Linke debattiert über radikale Gehaltsobergrenze für Abgeordnete
Führende Politiker der Linken fordern eine verbindliche Gehaltsobergrenze für alle Abgeordneten ihrer Partei. Ines Schwerdtner und Jan van Aken haben bereits angekündigt, ihr eigenes Einkommen zu kürzen, um mit gutem Beispiel voranzugehen. Der Vorschlag soll auf dem anstehenden Parteitag diskutiert werden.

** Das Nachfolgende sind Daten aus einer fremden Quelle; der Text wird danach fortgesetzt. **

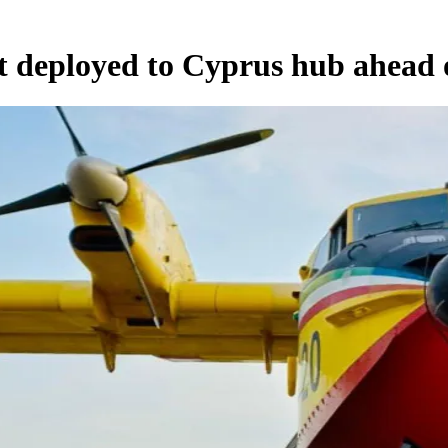
t deployed to Cyprus hub ahead o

Schwerdtner und van Aken wollen, dass die Obergrenze für alle Linken-Abgeordneten im Bundestag gilt. Ihr Vorstoß knüpft an eine langjährige Debatte über die Bezüge von Politikern an. Der prominente Parteivertreter Gregor Gysi argumentierte, eine solche Regelung könnte idealistisch gesinnte Kandidaten für den Bundestag gewinnen.

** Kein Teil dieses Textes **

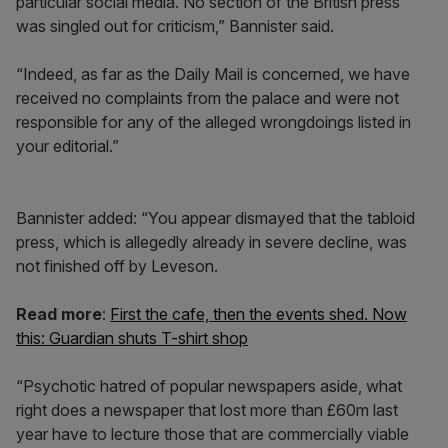
particular social media. No section of the British press
was singled out for criticism,” Bannister said.
“Indeed, as far as the Daily Mail is concerned, we have
received no complaints from the palace and were not
responsible for any of the alleged wrongdoings listed in
your editorial.”
Bannister added: “You appear dismayed that the tabloid
press, which is allegedly already in severe decline, was
not finished off by Leveson.
Read more
:
First the cafe, then the events shed. Now
this: Guardian shuts T-shirt shop
“Psychotic hatred of popular newspapers aside, what
right does a newspaper that lost more than £60m last
year have to lecture those that are commercially viable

Historisch betrachtet hatten Vorgängerorganisationen der Linken, wie die PDS, Abgeordnete im Parlament, die keine finanziellen Sorgen kannten. Dennoch stockten frühere Spitzenpolitiker wie Lothar Bisky und Klaus Ernst ihre Gehälter mit zusätzlichen Parteimitteln auf. Kritiker der Obergrenze warnen, sie könnte gutverdienende Bewerber davon abhalten, für die Linke zu kandidieren.
Die Italienische Kommunistische Partei setzte in den 1970er-Jahren ähnliche Gehaltsbeschränkungen durch. Die ehemalige Parteivorsitzende Janine Wissler bezieht ein monatliches Bruttogehalt von 11.833,47 Euro, nimmt nach Abzügen jedoch deutlich weniger mit nach Hause.
Ziel des Vorschlags ist es, die Partei mit ihren Grundsätzen der Gerechtigkeit in Einklang zu bringen. Wird die Obergrenze beschlossen, würde sie die Bezahlung der Abgeordneten grundlegend verändern. Das Abstimmungsergebnis auf dem Parteitag wird zeigen, ob die Regelung künftig Parteipolitik wird.